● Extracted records
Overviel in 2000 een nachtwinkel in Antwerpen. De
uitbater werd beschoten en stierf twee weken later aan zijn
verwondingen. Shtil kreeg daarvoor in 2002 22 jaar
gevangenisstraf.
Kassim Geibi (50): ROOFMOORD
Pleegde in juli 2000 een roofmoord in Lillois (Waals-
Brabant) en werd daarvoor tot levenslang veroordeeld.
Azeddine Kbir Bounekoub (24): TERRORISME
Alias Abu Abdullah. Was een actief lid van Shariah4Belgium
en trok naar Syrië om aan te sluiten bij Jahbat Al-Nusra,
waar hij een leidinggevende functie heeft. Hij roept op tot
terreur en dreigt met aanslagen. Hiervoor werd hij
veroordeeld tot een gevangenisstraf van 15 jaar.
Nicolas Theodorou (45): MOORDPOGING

● WHAT YOU WILL DO
Copy the records above exactly as written.

● RESPONSE AREA
Overviel in 2000 een nachtwinkel in Antwerpen. De
uitbater werd beschoten en stierf twee weken later aan zijn
verwondingen. Shtil kreeg daarvoor in 2002 22 jaar
gevangenisstraf.
Kassim Geibi (50): ROOFMOORD
Pleegde in juli 2000 een roofmoord in Lillois (Waals-
Brabant) en werd daarvoor tot levenslang veroordeeld.
Azeddine Kbir Bounekoub (24): TERRORISME
Alias Abu Abdullah. Was een actief lid van Shariah4Belgium
en trok naar Syrië om aan te sluiten bij Jahbat Al-Nusra,
waar hij een leidinggevende functie heeft. Hij roept op tot
terreur en dreigt met aanslagen. Hiervoor werd hij
veroordeeld tot een gevangenisstraf van 15 jaar.
Nicolas Theodorou (45): MOORDPOGING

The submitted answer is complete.